South Korea has established a nuclear and weapons of mass destruction (WMD) response headquarters to improve coordination of counter actions to North Korea’s continued missile provocations. The command post will better enable Republic of Korea (ROK) Armed Forces to identify and suppress threats from Pyongyang.

As of mid-December, there had been 35 days of North Korean missile provocations in 2022, according to the Council on Foreign Relations — the most in a single year. These include test launches of short- and long-range ballistic missiles, long-range cruise missiles, submarine-launched ballistic missiles and an intercontinental ballistic missile. Pyongyang also conducted 11 days of nonmissile provocations including seven artillery firings, three provocations by military aircraft, and tests of a rocket engine and nuclear detonation device.

“First of all, we must clearly recognize that the North Korean regime and the North Korean military, which have threatened our country and people through various provocations, are our enemies,” South Korean Defense Minister Lee Jong-sup told lawmakers in December 2022. “We must cultivate the conviction of victory and a strong military spirit that we will protect our families with our own hands and fight the enemy without fail.”

The headquarters — expected to begin operating in January 2023 — will be the hub for a new strategic command to oversee South Korea’s three-axis defense system.
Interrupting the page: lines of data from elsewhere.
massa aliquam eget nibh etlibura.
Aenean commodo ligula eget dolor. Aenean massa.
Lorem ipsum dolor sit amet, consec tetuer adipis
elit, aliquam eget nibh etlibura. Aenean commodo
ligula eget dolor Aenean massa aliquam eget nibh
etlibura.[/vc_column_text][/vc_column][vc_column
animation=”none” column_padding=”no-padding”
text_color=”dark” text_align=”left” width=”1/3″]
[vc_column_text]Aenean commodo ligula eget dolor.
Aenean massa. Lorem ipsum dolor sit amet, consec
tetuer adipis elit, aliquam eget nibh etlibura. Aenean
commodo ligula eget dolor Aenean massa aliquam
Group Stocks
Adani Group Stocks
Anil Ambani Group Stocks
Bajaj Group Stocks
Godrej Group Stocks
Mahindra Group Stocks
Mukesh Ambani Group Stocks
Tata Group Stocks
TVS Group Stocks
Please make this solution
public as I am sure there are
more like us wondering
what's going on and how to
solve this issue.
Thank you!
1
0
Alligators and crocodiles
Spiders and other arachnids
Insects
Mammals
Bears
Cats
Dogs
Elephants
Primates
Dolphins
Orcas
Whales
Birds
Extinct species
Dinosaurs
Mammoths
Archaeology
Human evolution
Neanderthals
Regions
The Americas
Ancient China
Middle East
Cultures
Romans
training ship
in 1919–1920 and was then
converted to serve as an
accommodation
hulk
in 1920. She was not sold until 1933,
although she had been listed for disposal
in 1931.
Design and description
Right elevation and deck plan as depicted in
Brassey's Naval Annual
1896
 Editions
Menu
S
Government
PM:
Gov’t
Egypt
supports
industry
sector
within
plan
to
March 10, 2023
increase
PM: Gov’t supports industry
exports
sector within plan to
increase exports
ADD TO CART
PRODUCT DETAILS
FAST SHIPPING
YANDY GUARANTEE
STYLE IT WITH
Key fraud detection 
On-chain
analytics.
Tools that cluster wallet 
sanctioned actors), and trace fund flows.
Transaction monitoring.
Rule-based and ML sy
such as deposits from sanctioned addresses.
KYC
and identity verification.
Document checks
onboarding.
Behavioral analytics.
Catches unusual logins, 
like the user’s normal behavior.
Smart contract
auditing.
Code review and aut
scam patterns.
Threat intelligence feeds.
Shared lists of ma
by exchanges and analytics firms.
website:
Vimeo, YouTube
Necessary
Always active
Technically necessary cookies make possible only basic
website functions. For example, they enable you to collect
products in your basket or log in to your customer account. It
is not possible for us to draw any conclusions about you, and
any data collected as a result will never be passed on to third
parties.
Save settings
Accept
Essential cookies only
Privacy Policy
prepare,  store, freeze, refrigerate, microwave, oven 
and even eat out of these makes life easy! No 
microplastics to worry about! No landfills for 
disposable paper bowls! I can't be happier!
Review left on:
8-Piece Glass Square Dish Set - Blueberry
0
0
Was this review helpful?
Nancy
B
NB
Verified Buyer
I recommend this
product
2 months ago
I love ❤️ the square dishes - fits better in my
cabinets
The system consists of the Kill Chain to preemptively strike North Korean missile sites if an imminent attack is detected, the Korean Air and Missile Defense, and the Korean Massive Punishment and Retaliation to incapacitate North Korean leadership if hostilities begin, Park Yong-han, an associate research fellow at the Korea Institute for Defense Analyses’ Center for Security and Strategy, told FORUM.

The establishment of the new command fulfills a campaign promise of South Korean President Yoon Suk Yeol.

The response headquarters, which is built on the foundation of the existing response center, is expected to have a workforce similar in size to the four Joint Chiefs of Staff headquarters, which include information, operations, strategic planning and military support. (Pictured: ROK Army vehicles prepare for an exercise near the Demilitarized Zone in Yeoncheon, South Korea, in December 2022.)

“As North Korean nuclear and WMD threats have recently advanced, the organization’s role and importance have grown, and its size has grown to become the headquarters,” Park said. “This is the context behind it.

“We need to respond by integrating various capabilities and assets of the Army, Navy and Air Force to produce more effective results. That’s why the organization is getting bigger and bigger,” he said.

In addition to identifying threats from North Korea, the headquarters will establish strategies for neutralizing such threats.

 

Felix Kim is a FORUM contributor reporting from Seoul, South Korea.